Nathan Jones said he waited in line for over an hour for his interview — and he showed up at 11:30. For most of the day, the line wound its way through the Caboto Club, snaking out the front door and around the side of the building.
“There were about 150 people in line when I got in,” he said. “Later, I peeked out the window and couldn’t believe what I saw. It was nice to know I got in early.”
Jones currently works at his uncle’s farm, supplying grain to the Hiram Walker — what he calls “pre pre-production” work. He’d be able to change his entire lifestyle if he secured a job, he said.
“It would change the way I live, change the car I drive, change the house I live in.” Jones said. “It’d change my thoughts on marriage, kids and everything like that.”
Jennifer Lethbridge was also hoping for a life-changing job offer. She’d moved from Windsor to Calgary during the worst of the recession in 2008, but now wants to move back. She took two and a half hours out of her vacation to drop off her application.
She works as a bookkeeper in Calgary, but said the cost of living in the West is too high. Lethbridge and Jones weren’t the only employed people at the fair, a few other applicants told The Star they were looking to upgrade from their current jobs.
“This job would mean a lot to us. Our family could move back here and actually settle,” Lethbridge said. “I just want a fair shot like everybody else.”
Thursday’s job fair is only the first step in a long process.
Participants still need to register online, using a code they received at the fair to show they attended.
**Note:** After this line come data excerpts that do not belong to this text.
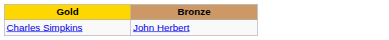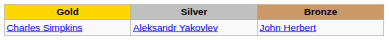+ column: Silver | Aleksandr Yakovlev
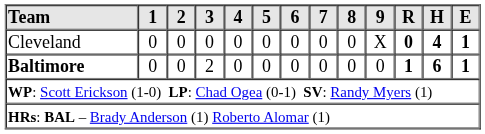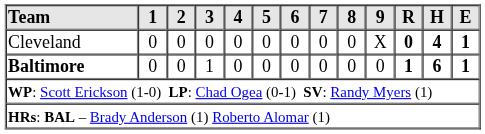Baltimore | 3: 2 -> 1
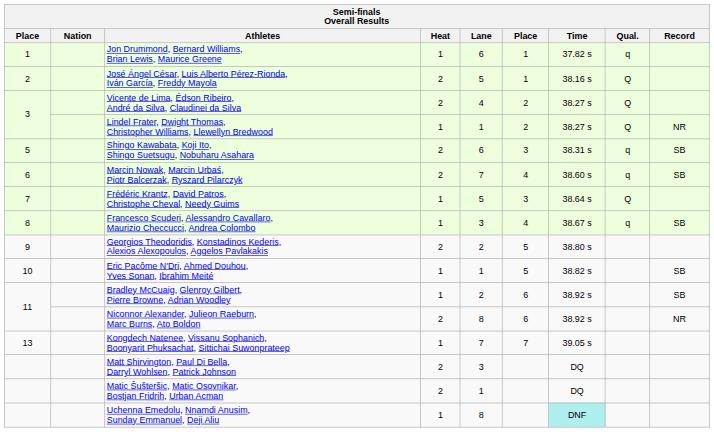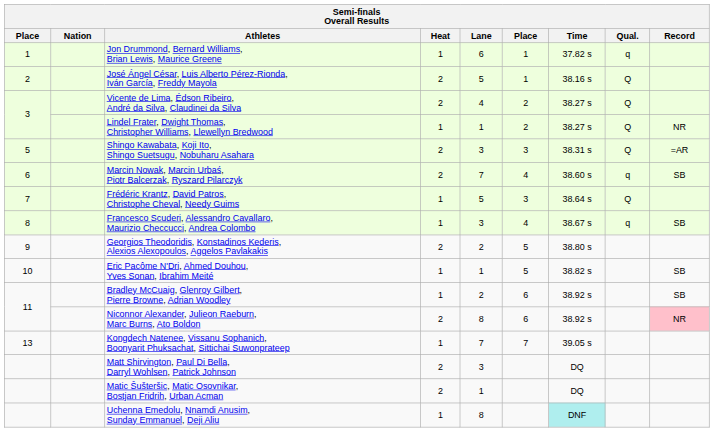Shingo Kawabata, Koji Ito, Shingo Suetsugu, Nobuharu Asahara | Lane: 6 -> 3
Shingo Kawabata, Koji Ito, Shingo Suetsugu, Nobuharu Asahara | Qual.: q -> Q
Shingo Kawabata, Koji Ito, Shingo Suetsugu, Nobuharu Asahara | Record: SB -> =AR
Niconnor Alexander, Julieon Raeburn, Marc Burns, Ato Boldon | Record: no background -> pink background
Candidates will then be whittled down through traditional interviews, said Angelo DeMarco, Hiram Walker’s director of human resources.
It will take at least six months before these applicants start working on the shop floor in early 2016, he said.
“These are highly-skilled manufacturing roles we’re looking for,” DeMarco said. “It’s an automated production process with a lot of high-tech equipment.”
These 20 jobs will help fill positions from production workers’ retirements, DeMarco said. The starting wage is $19.86 an hour, maxing out at $30.50 after eight years.
An average Ontario worker in the manufacturing industry makes $20.81 an hour, Statistics Canada reports.
“These wages (at Hiram Walker) are showing the need for skilled workers,” said Tanya Antoniw, the executive director of Workforce Windsor Essex. “The fact Hiram Walker is hiring in that wage range is excellent to see.”
She considers these openings at Hiram Walker as part of the local shift from low-skill manufacturing to skilled trades production.
“It’s very important for us to see the transferability of skills and recognize these are high-skilled positions Hiram Walker is recruiting,” Antoniw said.
This is the second major job fair this week. Henry Ford Hospital hired 54 Windsor nurses at a similar job fair on Tuesday. Antoniw said her research suggests these are a few opportunities for people looking for work.
Eighty-nine out of the 99 businesses who responded to a recent Workforce Windsor Essex survey, reported a need for more people, Antoniw said.
“Job fairs are starting to come up very rapidly. Whether it’s seasonal work or full time,” Antoniw said. “I think there’s a place for everyone in this job market.